KNOXVILLE, Tenn. — Sup? R U on MySpace? No? OMG. TTYL!
If you have no idea what any of that means, you're probably not a teenager. But if you're a parent, you might want to pay attention.
Teens are flocking to Web sites such as MySpace.com that allow them to post photos, chat with friends, blog and meet new people. It's not all harmless fun.
At least three high schools in the Knoxville area have disciplined students recently for comments they posted on MySpace, although the students seemingly wrote the comments off school grounds.
"We've seen these incidents crop up all around the country, where students are punished for online comments that they make," said David L. Hudson Jr., a research attorney at the First Amendment Center in Nashville. "It raises some interesting legal issues."
Hudson, who has written several books and reports about students' rights and the First Amendment, said not all school administrators were unfairly punishing students for cyberspace conversations, but some are.
In January 2004, a few years after the Internet bubble burst, two techies from California, Tom Anderson and Chris DeWolfe, launched MySpace.com.
Put simply, the site is a network of personalized Web pages (some of them G-rated; others not).

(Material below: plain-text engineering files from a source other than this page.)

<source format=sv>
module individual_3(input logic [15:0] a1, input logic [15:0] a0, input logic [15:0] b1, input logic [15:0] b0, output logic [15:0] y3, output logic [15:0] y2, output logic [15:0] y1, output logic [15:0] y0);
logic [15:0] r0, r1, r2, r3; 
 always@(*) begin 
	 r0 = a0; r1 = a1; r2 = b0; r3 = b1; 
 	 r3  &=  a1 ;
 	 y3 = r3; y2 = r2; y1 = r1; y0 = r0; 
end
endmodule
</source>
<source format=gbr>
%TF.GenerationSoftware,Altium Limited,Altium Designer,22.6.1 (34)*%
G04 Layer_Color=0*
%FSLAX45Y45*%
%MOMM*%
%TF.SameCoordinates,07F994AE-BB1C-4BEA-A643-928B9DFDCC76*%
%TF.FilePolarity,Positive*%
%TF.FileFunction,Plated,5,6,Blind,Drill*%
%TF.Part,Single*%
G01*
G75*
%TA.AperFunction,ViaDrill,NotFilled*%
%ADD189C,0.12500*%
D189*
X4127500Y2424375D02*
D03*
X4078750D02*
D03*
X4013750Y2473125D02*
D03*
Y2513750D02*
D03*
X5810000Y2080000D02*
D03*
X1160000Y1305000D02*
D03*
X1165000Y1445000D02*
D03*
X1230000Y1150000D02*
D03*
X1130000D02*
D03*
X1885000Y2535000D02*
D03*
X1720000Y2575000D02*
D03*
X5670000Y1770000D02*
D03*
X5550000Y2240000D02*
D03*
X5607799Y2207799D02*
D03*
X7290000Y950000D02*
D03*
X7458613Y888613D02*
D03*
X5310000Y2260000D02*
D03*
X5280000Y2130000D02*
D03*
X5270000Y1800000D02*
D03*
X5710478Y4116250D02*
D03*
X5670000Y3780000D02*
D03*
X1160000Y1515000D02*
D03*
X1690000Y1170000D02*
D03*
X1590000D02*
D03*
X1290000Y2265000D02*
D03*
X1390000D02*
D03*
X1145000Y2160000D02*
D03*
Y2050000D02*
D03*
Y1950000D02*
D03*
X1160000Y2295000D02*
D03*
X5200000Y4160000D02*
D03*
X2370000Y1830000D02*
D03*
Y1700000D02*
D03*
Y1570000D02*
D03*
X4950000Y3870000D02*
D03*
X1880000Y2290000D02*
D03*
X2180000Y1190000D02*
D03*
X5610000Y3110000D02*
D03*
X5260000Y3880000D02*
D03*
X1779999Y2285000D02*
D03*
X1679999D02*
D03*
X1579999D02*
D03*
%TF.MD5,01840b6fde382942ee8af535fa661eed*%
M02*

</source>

Fast-forward to 2006, and MySpace boasts around 52 million users.
Knoxville Catholic High School principal Dickie Sompayrac, said he punished five students for "derogatory" comments they posted in the fall about others on MySpace.
Sompayrac would not specify how he disciplined the students, what they posted or when they posted it, but he said it didn't matter if they wrote the comments off campus.

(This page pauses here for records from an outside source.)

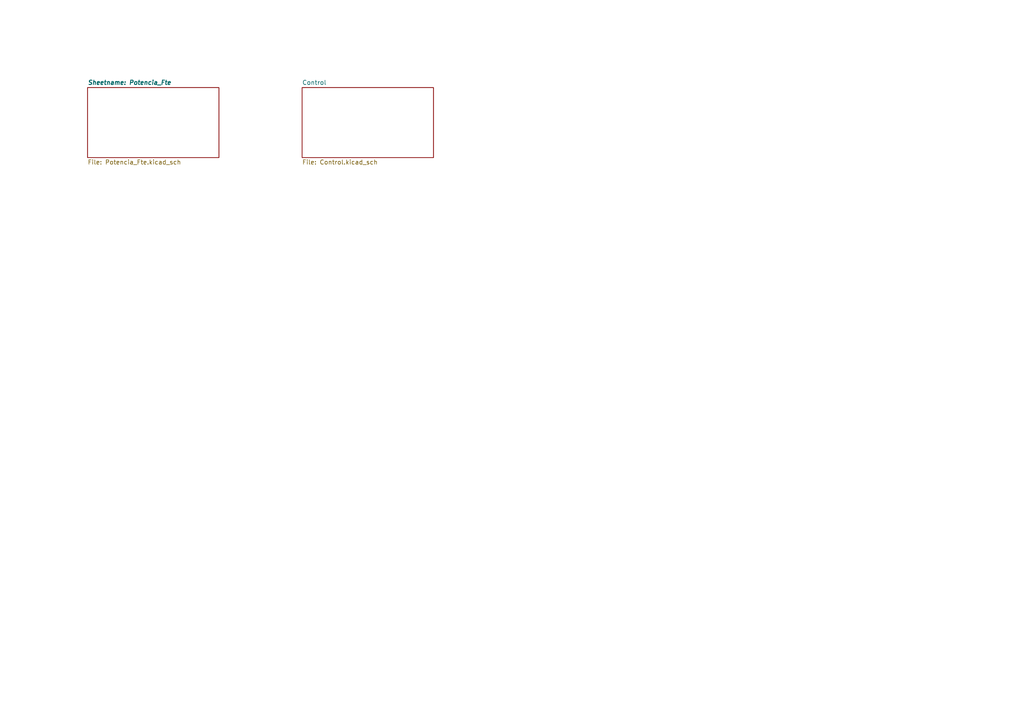
<source format=kicad_sch>
(kicad_sch (version 20230121) (generator eeschema)

  (uuid 73bfe378-1a5e-400c-8c4e-dab9608e7f39)

  (paper "A4")

  


  (sheet (at 25.4 25.4) (size 38.1 20.32) (fields_autoplaced)
    (stroke (width 0.1524) (type solid))
    (fill (color 0 0 0 0.0000))
    (uuid 562814fe-452f-412c-b47b-2b964aae8ee9)
    (property "Sheetname" "Potencia_Fte" (at 25.4 24.6884 0) (show_name)
      (effects (font (size 1.27 1.27) bold italic) (justify left bottom))
    )
    (property "Sheetfile" "Potencia_Fte.kicad_sch" (at 25.4 46.3046 0)
      (effects (font (size 1.27 1.27)) (justify left top))
    )
    (instances
      (project "Fte_Alimentacion"
        (path "/73bfe378-1a5e-400c-8c4e-dab9608e7f39" (page "2"))
      )
    )
  )

  (sheet (at 87.63 25.4) (size 38.1 20.32) (fields_autoplaced)
    (stroke (width 0.1524) (type solid))
    (fill (color 0 0 0 0.0000))
    (uuid b6c2223f-efea-4376-a528-89aa8443decd)
    (property "Sheetname" "Control" (at 87.63 24.6884 0)
      (effects (font (size 1.27 1.27)) (justify left bottom))
    )
    (property "Sheetfile" "Control.kicad_sch" (at 87.63 46.3046 0)
      (effects (font (size 1.27 1.27)) (justify left top))
    )
    (instances
      (project "Fte_Alimentacion"
        (path "/73bfe378-1a5e-400c-8c4e-dab9608e7f39" (page "3"))
      )
    )
  )

  (sheet_instances
    (path "/" (page "1"))
  )
)

</source>
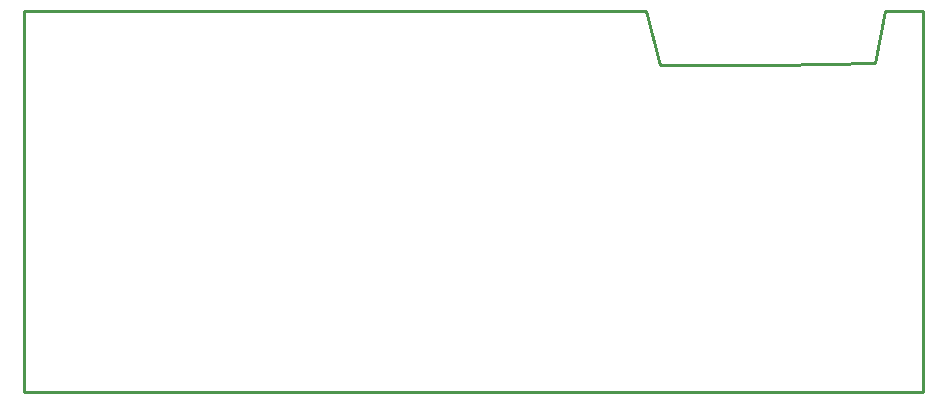
<source format=gko>
G04 Layer: BoardOutline*
G04 EasyEDA v6.3.43, 2020-05-24T14:51:43+02:00*
G04 8b069e2c24b14efe805d348ad6be2aff,234966f79ee84ceb97ee69e44186daaf,10*
G04 Gerber Generator version 0.2*
G04 Scale: 100 percent, Rotated: No, Reflected: No *
G04 Dimensions in millimeters *
G04 leading zeros omitted , absolute positions ,3 integer and 3 decimal *
%FSLAX33Y33*%
%MOMM*%
G90*
G71D02*

%ADD10C,0.254000*%
G54D10*
G01X76073Y254D02*
G01X76073Y254D01*
G01X76073Y0D01*
G01X0Y0D01*
G01X0Y32258D01*
G01X127Y32258D01*
G01X127Y32258D02*
G01X52669Y32258D01*
G01X53848Y27686D01*
G01X63627Y27686D01*
G01X72009Y27813D01*
G01X72862Y32258D01*
G01X76073Y32258D01*
G01X76073Y32258D02*
G01X76073Y254D01*

%LPD*%
M00*
M02*

</source>
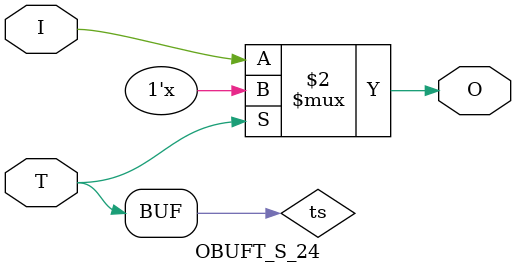
<source format=v>

/*

FUNCTION	: TRI-STATE OUTPUT BUFFER

*/

`celldefine
`timescale  100 ps / 10 ps

module OBUFT_S_24 (O, I, T);

    output O;

    input  I, T;

    or O1 (ts, 1'b0, T);
    bufif0 T1 (O, I, ts);

endmodule

</source>
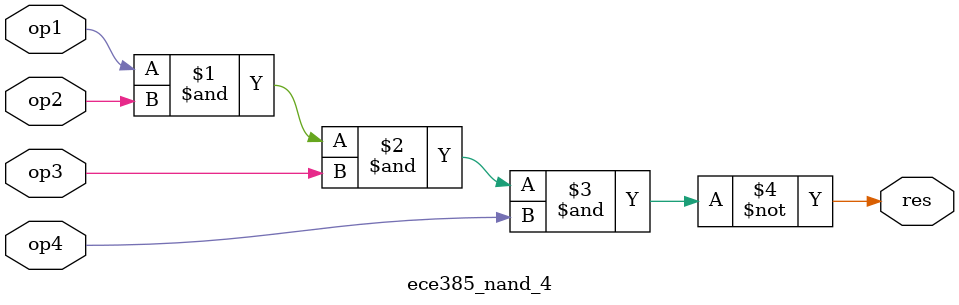
<source format=sv>
module ece385_nand_4(
    input logic op1, op2, op3, op4,
    output logic res
    );
    assign res = ~(op1 & op2 & op3 & op4);
endmodule
</source>
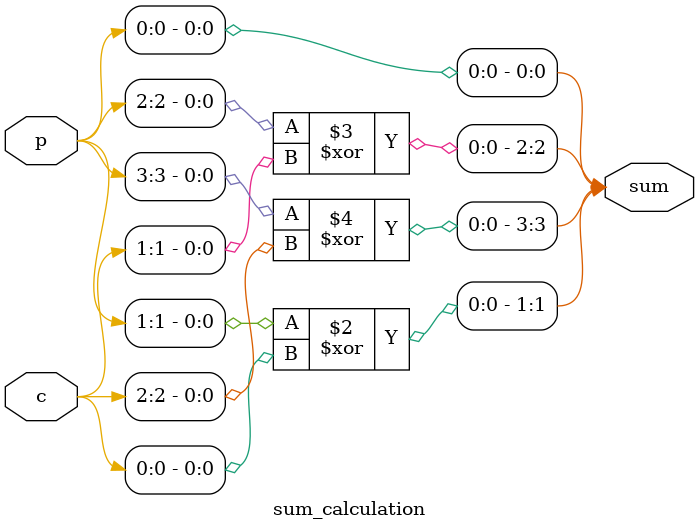
<source format=v>
module dadda_adder (
    input  [3:0] a, b,
    output [3:0] sum
);
    wire [3:0] g, p;
    wire [3:0] c;

    // Instance of generate_propagate module
    generate_propagate gp_inst (
        .a(a),
        .b(b),
        .g(g),
        .p(p)
    );

    // Instance of carry_lookahead module  
    carry_lookahead cl_inst (
        .g(g),
        .p(p),
        .c(c)
    );

    // Instance of sum_calculation module
    sum_calculation sc_inst (
        .p(p),
        .c(c),
        .sum(sum)
    );

endmodule

// Generate and propagate signals module
module generate_propagate (
    input  [3:0] a, b,
    output [3:0] g, p
);
    assign g = a & b;
    assign p = a ^ b;
endmodule

// Carry lookahead logic module
module carry_lookahead (
    input  [3:0] g, p,
    output [3:0] c
);
    assign c[0] = g[0] | (p[0] & 1'b0);
    assign c[1] = g[1] | (p[1] & g[0]) | (p[1] & p[0] & 1'b0);
    assign c[2] = g[2] | (p[2] & g[1]) | (p[2] & p[1] & g[0]) | (p[2] & p[1] & p[0] & 1'b0);
    assign c[3] = g[3] | (p[3] & g[2]) | (p[3] & p[2] & g[1]) | (p[3] & p[2] & p[1] & g[0]) | (p[3] & p[2] & p[1] & p[0] & 1'b0);
endmodule

// Sum calculation module
module sum_calculation (
    input  [3:0] p, c,
    output [3:0] sum
);
    assign sum[0] = p[0] ^ 1'b0;
    assign sum[1] = p[1] ^ c[0];
    assign sum[2] = p[2] ^ c[1];
    assign sum[3] = p[3] ^ c[2];
endmodule
</source>
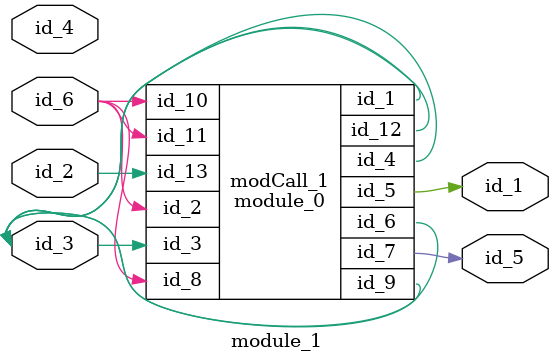
<source format=v>
module module_0 (
    id_1,
    id_2,
    id_3,
    id_4,
    id_5,
    id_6,
    id_7,
    id_8,
    id_9,
    id_10,
    id_11,
    id_12,
    id_13
);
  input wire id_13;
  inout wire id_12;
  input wire id_11;
  input wire id_10;
  inout wire id_9;
  input wire id_8;
  output wire id_7;
  output wire id_6;
  output wire id_5;
  inout wire id_4;
  input wire id_3;
  input wire id_2;
  output wire id_1;
endmodule
module module_1 (
    id_1,
    id_2,
    id_3,
    id_4,
    id_5,
    id_6
);
  input wire id_6;
  output wire id_5;
  input wire id_4;
  inout wire id_3;
  module_0 modCall_1 (
      id_3,
      id_6,
      id_3,
      id_3,
      id_1,
      id_3,
      id_5,
      id_6,
      id_3,
      id_6,
      id_6,
      id_3,
      id_2
  );
  input wire id_2;
  output wire id_1;
  wire id_7;
  localparam id_8 = 1;
  wire id_9;
endmodule

</source>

"If there were derogatory comments about another student on MySpace, we would not make a distinction between whether or not those comments were done at school or at home, since they are viewable to anyone who goes to MySpace," Sompayrac said.
As the principal of a private school, Sompayrac has more leeway with the law than a public school has, said Mark Goodman, the executive director of the Student Press Law Center, based in Arlington, Va.

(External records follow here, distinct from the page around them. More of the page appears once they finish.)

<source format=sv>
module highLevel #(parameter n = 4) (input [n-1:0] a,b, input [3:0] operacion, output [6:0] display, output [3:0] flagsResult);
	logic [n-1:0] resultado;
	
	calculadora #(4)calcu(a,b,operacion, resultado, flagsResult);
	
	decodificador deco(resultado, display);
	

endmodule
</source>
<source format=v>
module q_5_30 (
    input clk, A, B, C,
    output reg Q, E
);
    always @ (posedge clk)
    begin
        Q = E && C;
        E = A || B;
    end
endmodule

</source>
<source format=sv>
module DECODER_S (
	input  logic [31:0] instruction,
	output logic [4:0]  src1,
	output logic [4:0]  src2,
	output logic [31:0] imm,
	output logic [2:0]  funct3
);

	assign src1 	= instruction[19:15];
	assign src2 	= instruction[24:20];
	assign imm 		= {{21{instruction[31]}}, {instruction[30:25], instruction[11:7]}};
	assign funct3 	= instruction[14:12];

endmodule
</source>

Administrators at the public Powell High School recently suspended three students for posing as a teacher and writing inappropriate comments on MySpace, said Russ Oaks, spokesman for the district.
After consulting with the district's security chief, Steve Griffin, and the Knox County Law Department, administrators at Powell decided to suspend two sophomores and one junior.
Their suspensions varied, based on their involvement, from nine to 30 days, Oaks said. Did the school have the authority to suspend the students? Oaks said yes.
"It had an impact on the conduct in the classroom and the order and discipline in the classroom," he said.
The Knox County Sheriff's Office also investigated the incident at Powell. The information now is in the hands of the Knox County District Attorney General's Office, which must decide whether or not to prosecute the students, said Sheriff's Office spokeswoman Ashley Carrigan.
Brenton Thomas, a 16-year-old sophomore at Knox County's Central High School, logs onto MySpace every day after school to "get new friends, meet new people, talk."
He sends messages and photos to his older sister in Hawaii, and he peruses messages from strangers who want to be added to his list of "friends." The friend list - the bigger, the better - is the MySpace status symbol.
On this day, Brenton got a message from a user calling herself "Ms. New Booty." "Your (sic) so cute!! I like this pic! What's up? LoL," she wrote.
Brenton said he didn't worry about school officials looking at his page. "I never really thought about it," he said. "I don't have anything to hide."
The same goes for Gretchen Sutch, a sophomore at Knoxville Catholic who said she visits MySpace "every other day." She added that school officials shouldn't discipline students for what they write at home, she added.
"I don't think it's right for them to do that, if it's not on school time or school property," she said.